A former soldier who was jailed in India over weapons charges is expected to be released after he was acquitted by appeal judges.

Billy Irving is one of six British men - known as the Chennai Six - who were first jailed in October 2013 while working as security guards on a ship to combat piracy in the Indian Ocean.

They were part of a group of 35 who were arrested on board the ship.

A post on "The Chennai 6" Facebook page said families were "understandably delighted" at the news.

They are now waiting to hear when they will be allowed home from India to their families.

The post said: "The Appeal Court has today found all 35 men not guilty. We now wait to hear as and when the men will be allowed home to their families.

"This may take some time whilst the authorities decide whether they agree with the outcome or wish to appeal.

"If they wish to appeal, the men might be released from prison but not allowed back to the UK.

"But the families are delighted that finally common sense and justice has prevailed."

Customs officials initially boarded the vessel and were said to have found 35 guns and almost 6,000 rounds of ammunition.

Charges against the British men were dropped but they were forced to remain in India while prosecutors pursued an appeal.

Billy's fiancee Yvonne McHugh, formerly of Neilston and now living in Paisley, said she was "over the moon" the men had been acquitted.

She added: "We are just waiting to hear how soon they'll be home.

"That's the biggest hurdle we faced and all of them have been acquitted."

Although the men have been cleared, Yvonne said she would be unable to speak to Billy as he is not yet out of prison and does not have a phone.

She added: "We just want them home as soon as possible.

"I'm absolutely ecstatic and feel proud we've managed to do this after four years."

News of the acquittal reached Downing Street, which said it will continue to offer consular assistance to the men.

Theresa May's official spokesman said: "The Government, from the Prime Minister down, has worked hard for over four years to support the men and their families and we share their happiness at the court's decision to give a full acquittal to each of the men.

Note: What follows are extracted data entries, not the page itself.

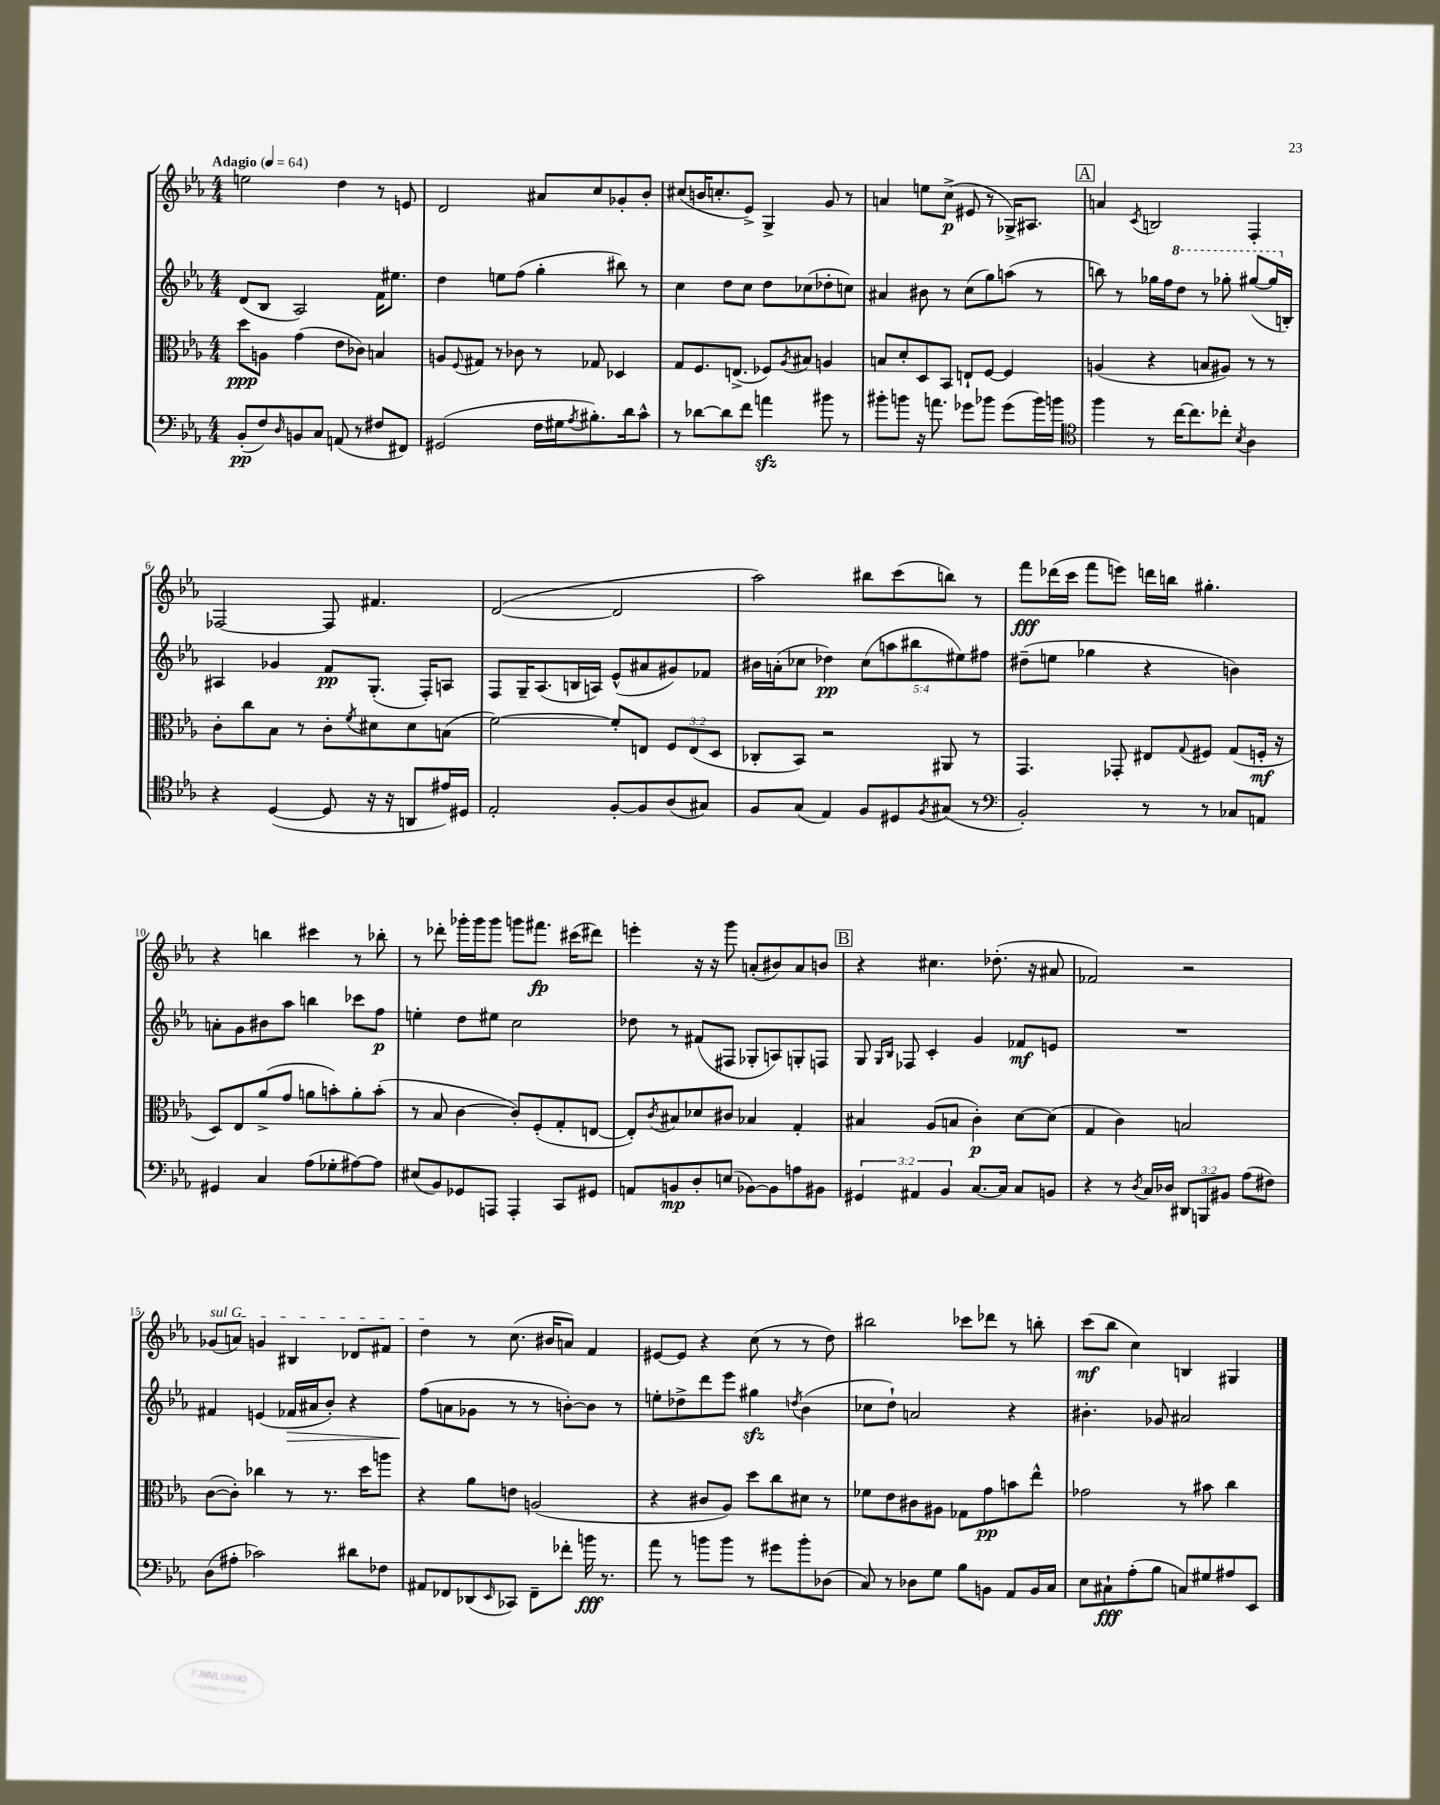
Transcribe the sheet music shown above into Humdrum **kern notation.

**kern	**kern	**kern	**kern
*staff4	*staff3	*staff2	*staff1
*clefF4	*clefC3	*clefG2	*clefG2
*k[b-e-a-]	*k[b-e-a-]	*k[b-e-a-]	*k[b-e-a-]
*M4/4	*M4/4	*M4/4	*M4/4
*MM64	*MM64	*MM64	*MM64
(8BB-'	8dd	(8d	2ee
8F)	8A	8B-	.
16qqD	.	.	.
8BB	(4g	2A-)	.
8C	.	.	.
(8AA	8e-	.	4dd
8r	8c-)	.	.
8F#	4B	16f	8r
.	.	8.ee#	.
8FF#)	.	.	8e
=	=	=	=
(2GG#	8A	4dd	2d
.	8qqF	.	.
.	8G#	.	.
.	8r	8ee	.
.	8c-	(8ff	.
16F	8r	4gg'	8a#
16G#	.	.	.
8qA-	.	.	.
8.B#')	8G-	.	8cc
.	4D-	8bb#)	8g-'
16d	.	.	.
8c^^	.	8r	8b-'
=	=	=	=
8r	8G	4cc	(8cc#
[8d-	8.F	.	16b
.	.	.	8.cc'
8d-]	.	8dd	.
.	(8.E^	.	.
8f	.	8cc	8e-^)
4a	8F-)	8dd	4G^
.	8qA-	.	.
.	8B#	(8cc-	.
8b#	4A	8dd-'	8g
8r	.	8cc)	8r
=	=	=	=
8b#'	8B	4a#	4a
8b	8d'	.	.
16r	8D	8b#	8ee
8.a	.	.	.
.	8BB-	8r	(8cc^
8g-	8E`	(8cc	8e#
8b-	[8F	8gg)	8r
(8g-	4F]	(8aa	16G-^)
.	.	.	8.A#
16b-)	.	8r	.
16b	.	.	.
=	=	=	=
*clefC4	*	*	*
4ff	(4A	8bb)	4a
.	.	8r	.
.	.	.	8qc
8r	4r	16gg-	2B
.	.	16ff	.
[16cc	.	8ddd	.
8.cc]	.	.	.
.	8B	8r	.
8cc-'	8A#)	8ggg-'	.
8qB-	.	.	.
4A-	8r	([8ggg#	4F'
.	8r	16ggg#]	.
.	.	16B')	.
=	=	=	=
4r	8c'	4A#	[2F-
.	8cc	.	.
([4D	8B-	4g-	.
.	8r	.	.
8D]	8c'	8f	8F-]
.	8qf	.	.
16r	8d#	(8.G'	4.f#
16r	.	.	.
8AA	8d#	.	.
.	.	16F')	.
16e#)	(8B	8A	.
16D#	.	.	.
=	=	=	=
2E-'	[2f)	8F	([2d
.	.	16G~	.
.	.	(8.A-	.
.	.	16B	.
.	.	16A)	.
[8F'	8f']	(8e-^^	2d]
8F]	8E	8a#	.
(8A-	12F	8g#)	.
.	(12E	.	.
8G#)	.	8f-	.
.	12D	.	.
=	=	=	=
8F	8C-'	16b#	2aa-)
.	.	(16a'	.
(8G	8BB-)	8cc-	.
4E-)	2r	4dd-)	.
8F	.	(10cc-	8bb#
.	.	10aa	.
8D#	.	.	(8ccc
.	.	10bb#	.
8qF	.	.	.
(8G#	8AA#	.	8bb)
.	.	10ee#)	.
8r	8r	.	8r
.	.	10ff#	.
=	=	=	=
*clefF4	*	*	*
2BB-')	4.GG	(8dd#~	8fff
.	.	8ee	(16ddd-
.	.	.	16ccc
.	.	4gg-	8fff
.	8GG-'	.	8eee)
8r	8E#	4r	16ddd
.	.	.	16bb
.	8qqG	.	.
8r	8F#	.	4.gg#'
8C-	(8G	4b)	.
8AA	16F'	.	.
.	16r	.	.
=	=	=	=
4GG#	8D)	8a'	4r
.	8E-	8g	.
4C	(8a-^	8b#	4bb
.	8g	8aa-	.
(8A-	8a	4bb	4ccc#
8G-'	8b')	.	.
[8A#)	8a'	8ccc-	8r
8A#]	(8b'	8ff	8bb-'
=	=	=	=
(8E#	8r	4ee'	8r
8BB-)	8B-	.	8ddd-'
8GG-	[4c	8dd	16ggg-'
.	.	.	16ggg-
8AAA	.	8ee#	8ggg-
4AAA'	8c'])	2cc	8ggg
.	(8F'	.	8.fff#
8CC	8G'	.	.
.	.	.	(16ccc#
8GG#	[8E	.	8ddd#)
=	=	=	=
8AA	8E'])	8dd-	4eee'
.	8qc	.	.
8BB	8B#	8r	.
8D'	8d-	(8f#	16r
.	.	.	16r
(8E	8c#	8F#	8ggg
[8BB-)	4B-	8G-'	(8a'
8BB-]	.	8A)	8b#)
8A	4G'	8G'	8a
8BB#	.	8F	8b
=	=	=	=
6GG#	4B#	8G	4r
.	.	16qqG	.
.	.	16qqB-	.
.	.	8F-	.
6AA#	.	.	.
.	(8A-	4c'	4.cc#
6BB-	.	.	.
.	8B	.	.
[8.C	4c')	4g	.
.	.	.	(8.dd-'
16C]	.	.	.
8C	[8d	8f-	.
.	.	.	16r
8BB	(8d]	8e	8a#
=	=	=	=
4r	4G	1r	2f-)
8r	4c)	.	.
8qD	.	.	.
16C	.	.	.
16D-	.	.	.
12DD#	2B	.	2r
12BBB	.	.	.
12BB#	.	.	.
(8A-	.	.	.
8F#)	.	.	.
=	=	=	=
(8D	([8c	4f#	(8g-
8A#'	8c'])	.	8a)
2c-)	4cc-	(4e	4g
.	8r	16f-	4B#
.	.	16a#	.
.	8.r	8b-')	.
8d#	.	4r	8d-
.	16dd	.	.
8F-	8aa	.	8f#
=	=	=	=
8AA#	4r	(8ff	4dd
8FF-	.	8a	.
(8DD-	8a-	8g-	8r
16qqEE-	.	.	.
8CC-)	8e	8r	(8.cc
8FF-~	(2A	8r	.
.	.	.	16b#
8f-'	.	[8b')	8a)
16b	.	8b]	4f
8.r	.	.	.
.	.	8r	.
=	=	=	=
8a-	4r	8ee'	[8e#
8r	.	8dd-^	8e#]
8b	8c#	8ddd	4r
8b	8A-)	8eee-	.
8r	8dd	4gg#	(8cc
8g#	8cc	.	8r
.	.	8qdd	.
8b'	8d#	(4b-	8r
(8D-	8r	.	8dd)
=	=	=	=
8C)	8f-	8cc-	2bb#
8r	8e-	8dd`)	.
8D-	8c#	2a	.
8G	8A#	.	.
8B-	8G-	.	8ccc-
8BB	8g	.	8ddd-
8AA-	8b	4r	8r
16BB	8ee-^^	.	8bb'
16C	.	.	.
=	=	=	=
8E-	2g-	4.b#'	(8ccc
8C#`	.	.	8bb-
(8A-'	.	.	4cc)
8B-	.	8g-	.
8C)	8r	2a#	4B
8G#	8b#	.	.
8A#	4cc	.	4G#
8EE-	.	.	.
==	==	==	==
*-	*-	*-	*-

"We are now working with the Indian authorities to discuss the next steps. We will continue to offer the men and their families consular assistance for as long as it is needed."

Foreign Secretary Boris Johnson added: "Since I became Foreign Secretary, this case has been a top priority for everybody at the Foreign Office (FCO) and today's verdict is fantastic news.

"The FCO has worked tirelessly behind the scenes to reunite these men with their families. The importance the UK Government places on their case cannot be understated.

"The men, their families and their supporters, who have campaigned unrelentingly, must be overjoyed.

"I share their delight and I hope they can return home as soon as possible."